Splitting
Multibyte Strings with mb_str_split
Splitting a string, at first glance, seems trivial. Say we want to split a string with six characters into two-character chunks. In an ASCII world this is trivial: create three chunks of two bytes each, since six characters equals six bytes. When it comes to dealing with multibyte character sets, the encoding can be variable-length, for example UTF-8, that means that one character can be represented by one to four bytes. Just like counting bytes does not mean counting characters for a multibyte string, you cannot just cut a sequence of bytes into chunks of equal size, because you might cut in the middle of a character, creating garbage strings as the result.
The new function mb_str_split()
that is part of the
mbstring
extension can split multibyte strings. Let us
look at a simple example. The german word “Straße” (street)
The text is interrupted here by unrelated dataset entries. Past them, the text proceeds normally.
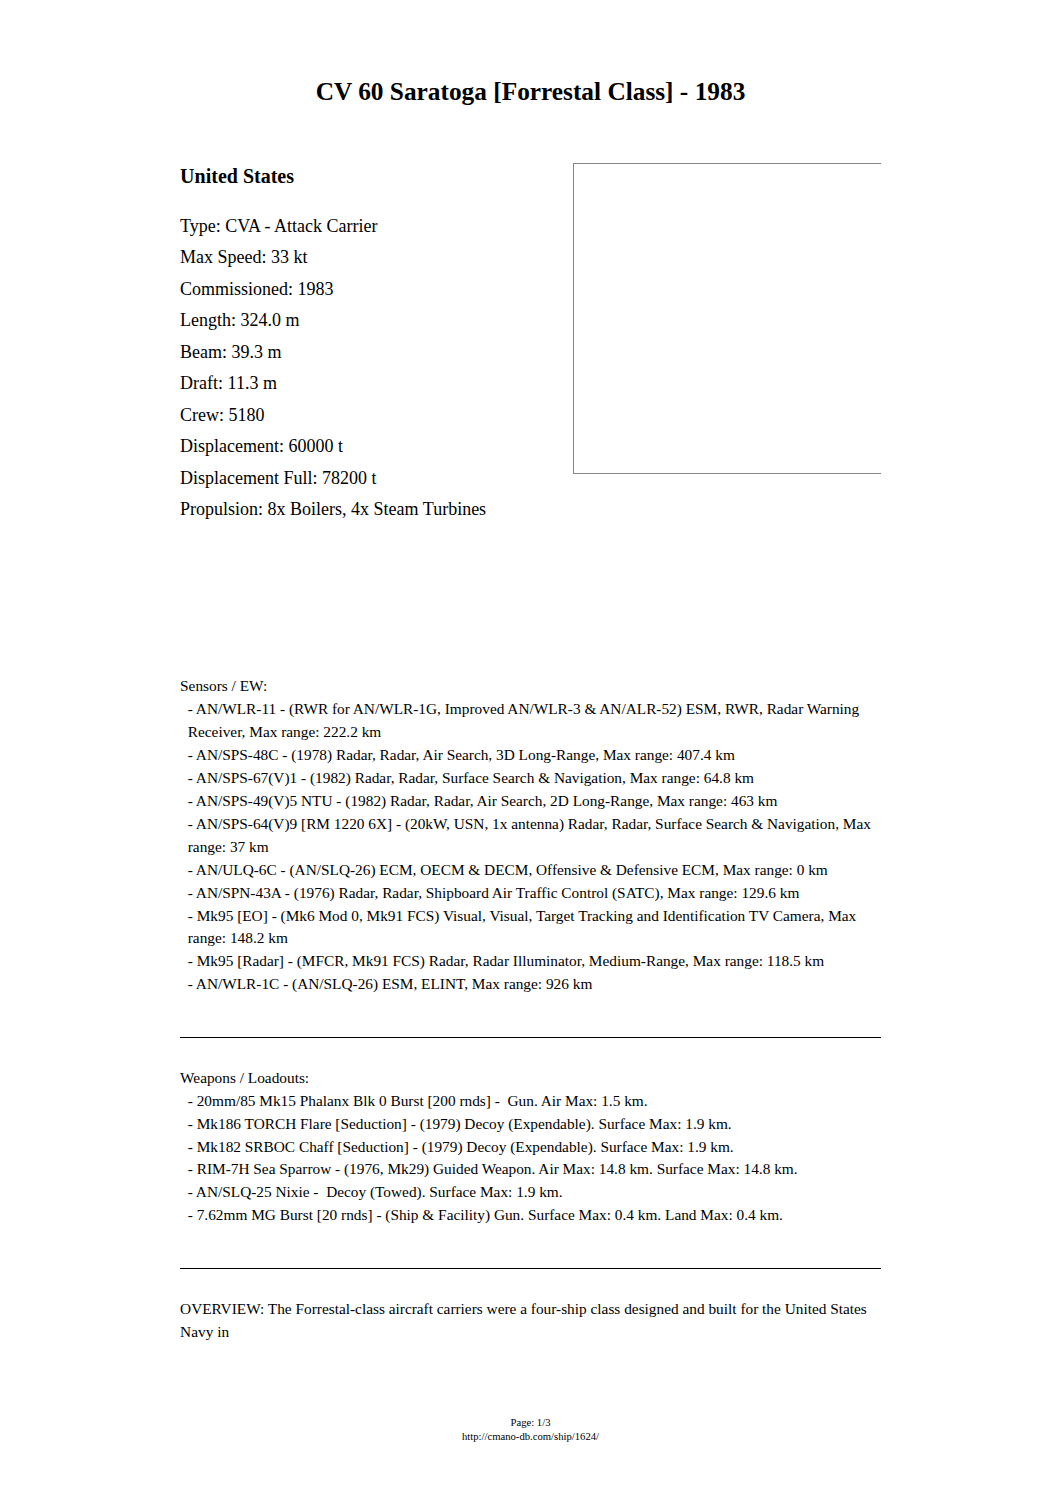CV 60 Saratoga [Forrestal Class] - 1983
United States
Type: CVA - Attack Carrier
Max Speed: 33 kt
Commissioned: 1983
Length: 324.0 m
Beam: 39.3 m
Draft: 11.3 m
Crew: 5180
Displacement: 60000 t
Displacement Full: 78200 t
Propulsion: 8x Boilers, 4x Steam Turbines
Sensors / EW:
- AN/WLR-11 - (RWR for AN/WLR-1G, Improved AN/WLR-3 & AN/ALR-52) ESM, RWR, Radar Warning Receiver, Max range: 222.2 km
- AN/SPS-48C - (1978) Radar, Radar, Air Search, 3D Long-Range, Max range: 407.4 km
- AN/SPS-67(V)1 - (1982) Radar, Radar, Surface Search & Navigation, Max range: 64.8 km
- AN/SPS-49(V)5 NTU - (1982) Radar, Radar, Air Search, 2D Long-Range, Max range: 463 km
- AN/SPS-64(V)9 [RM 1220 6X] - (20kW, USN, 1x antenna) Radar, Radar, Surface Search & Navigation, Max range: 37 km
- AN/ULQ-6C - (AN/SLQ-26) ECM, OECM & DECM, Offensive & Defensive ECM, Max range: 0 km
- AN/SPN-43A - (1976) Radar, Radar, Shipboard Air Traffic Control (SATC), Max range: 129.6 km
- Mk95 [EO] - (Mk6 Mod 0, Mk91 FCS) Visual, Visual, Target Tracking and Identification TV Camera, Max range: 148.2 km
- Mk95 [Radar] - (MFCR, Mk91 FCS) Radar, Radar Illuminator, Medium-Range, Max range: 118.5 km
- AN/WLR-1C - (AN/SLQ-26) ESM, ELINT, Max range: 926 km
Weapons / Loadouts:
- 20mm/85 Mk15 Phalanx Blk 0 Burst [200 rnds] - Gun. Air Max: 1.5 km.
- Mk186 TORCH Flare [Seduction] - (1979) Decoy (Expendable). Surface Max: 1.9 km.
- Mk182 SRBOC Chaff [Seduction] - (1979) Decoy (Expendable). Surface Max: 1.9 km.
- RIM-7H Sea Sparrow - (1976, Mk29) Guided Weapon. Air Max: 14.8 km. Surface Max: 14.8 km.
- AN/SLQ-25 Nixie - Decoy (Towed). Surface Max: 1.9 km.
- 7.62mm MG Burst [20 rnds] - (Ship & Facility) Gun. Surface Max: 0.4 km. Land Max: 0.4 km.
OVERVIEW: The Forrestal-class aircraft carriers were a four-ship class designed and built for the United States Navy in
Page: 1/3
http://cmano-db.com/ship/1624/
contains a non-ASCII special character, the ß
. Let us
do some splitting:
var_dump(mb_str_split("Straße", 3));
The result is:
array(2) {
[0] => string(3) "Str"
[1] => string(4) "aße"
}
As we can see, the string has been split into two three-character
chunks, however, the second chunk is four bytes in length! That is
because ß
takes two bytes to encode.
Here is an example of what would happen if we were to cut the
two-byte character ß
in halves:
$str = 'ß';
var_dump($str[0]);
var_dump($str[1]);
The result is unpleasing:
string(1) "?"
string(1) "?"
Note that PHP actually shows a special replacement character (U+FFFD), which we had to replace with a plain question mark to work around PDF rendering problems that an invalid character would cause.